The Bible has a high view of sex in a covenant marriage between husband and wife. Hebrews 13:4 says everything about the marriage bed is pure and holy. So shame, awkwardness, or inhibitions don’t belong there. 

The Bible says to enjoy sex and dedicates an entire book, the Song of Solomon, to celebrating the sensual side of marriage — sometimes in explicit detail (Proverbs 5:18-19). 

Sex is so important to a happy marriage that the apostle Paul warns spouses not to withhold sex or use it as a bargaining chip. Sex is so holy and good that only prayer can take its place, for a short, mutually-agreed upon season (1 Corinthians 7:3-5).

As with all good gifts from God, sex is under constant attack by the enemy. Whether it’s the physical demands of our schedules or nighttime routines that kill romance, sex in marriage can become an afterthought — dutiful, selfish, or lazy.

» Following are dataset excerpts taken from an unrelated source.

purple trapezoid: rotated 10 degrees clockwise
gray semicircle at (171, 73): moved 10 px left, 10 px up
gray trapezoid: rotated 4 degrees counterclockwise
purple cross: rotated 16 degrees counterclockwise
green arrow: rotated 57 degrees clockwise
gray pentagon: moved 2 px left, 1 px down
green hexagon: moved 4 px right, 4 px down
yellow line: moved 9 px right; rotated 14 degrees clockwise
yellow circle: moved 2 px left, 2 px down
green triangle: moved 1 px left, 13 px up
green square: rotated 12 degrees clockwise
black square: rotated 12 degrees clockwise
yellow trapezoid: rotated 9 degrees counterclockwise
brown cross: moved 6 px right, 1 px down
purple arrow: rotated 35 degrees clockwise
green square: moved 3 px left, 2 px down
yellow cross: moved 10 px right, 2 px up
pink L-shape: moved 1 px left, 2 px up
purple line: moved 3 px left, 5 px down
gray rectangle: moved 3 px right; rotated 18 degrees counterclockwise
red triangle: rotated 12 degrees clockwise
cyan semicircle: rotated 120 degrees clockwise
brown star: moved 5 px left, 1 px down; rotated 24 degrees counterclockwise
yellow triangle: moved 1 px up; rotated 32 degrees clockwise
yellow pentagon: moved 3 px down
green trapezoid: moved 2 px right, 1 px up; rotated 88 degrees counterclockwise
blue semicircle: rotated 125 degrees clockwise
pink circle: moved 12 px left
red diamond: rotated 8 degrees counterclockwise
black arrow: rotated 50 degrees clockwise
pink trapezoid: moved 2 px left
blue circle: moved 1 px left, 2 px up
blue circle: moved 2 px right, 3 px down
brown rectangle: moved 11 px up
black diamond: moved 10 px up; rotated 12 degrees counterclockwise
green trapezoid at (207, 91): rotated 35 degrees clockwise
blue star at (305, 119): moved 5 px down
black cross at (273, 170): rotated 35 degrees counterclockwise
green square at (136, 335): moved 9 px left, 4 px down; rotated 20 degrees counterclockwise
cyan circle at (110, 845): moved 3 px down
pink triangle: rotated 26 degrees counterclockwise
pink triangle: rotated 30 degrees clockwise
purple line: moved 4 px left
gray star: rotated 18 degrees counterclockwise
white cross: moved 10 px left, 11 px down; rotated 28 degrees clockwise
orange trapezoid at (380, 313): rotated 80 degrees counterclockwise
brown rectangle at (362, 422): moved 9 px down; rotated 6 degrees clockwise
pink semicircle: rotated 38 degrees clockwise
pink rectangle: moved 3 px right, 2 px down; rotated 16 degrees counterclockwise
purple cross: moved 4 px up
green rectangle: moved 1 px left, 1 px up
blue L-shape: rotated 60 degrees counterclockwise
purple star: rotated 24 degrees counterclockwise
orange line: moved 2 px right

The key to great sex in a great marriage is to hold sex in high honor. God wants us to see sex as a sacred, spiritual act, a way to worship Him for the gift of your spouse. Making time for sex and learning what it takes to make sex more pleasurable for each other is the most basic way to show that it matters to God and it matters to you. 

Better sex is not an athletic feat to achieve, but a spiritual connection to be more fully expressed.

Elevating our view of sex requires open communication about each other’s expectations, likes and dislikes, discomforts, and struggles. In a culture of sexual brokenness, our attitudes and feelings toward sex are often filled with lies.

Most importantly, sex can’t be treated as separate to your marriage. The best sex is a celebration of the trust, intimacy, safety, affection, and service inside your marriage. Better sex is not an athletic feat to achieve, but a spiritual connection to be more fully expressed.

Questions for him:

  • Is your attitude toward sex more than just physical? How would your wife see that?

Questions for her:

  • What emotional barriers do you have to sex, if any? Where do those barriers come from?

Question to talk about together:

  • What’s one physical and one emotional way you can improve your sex life?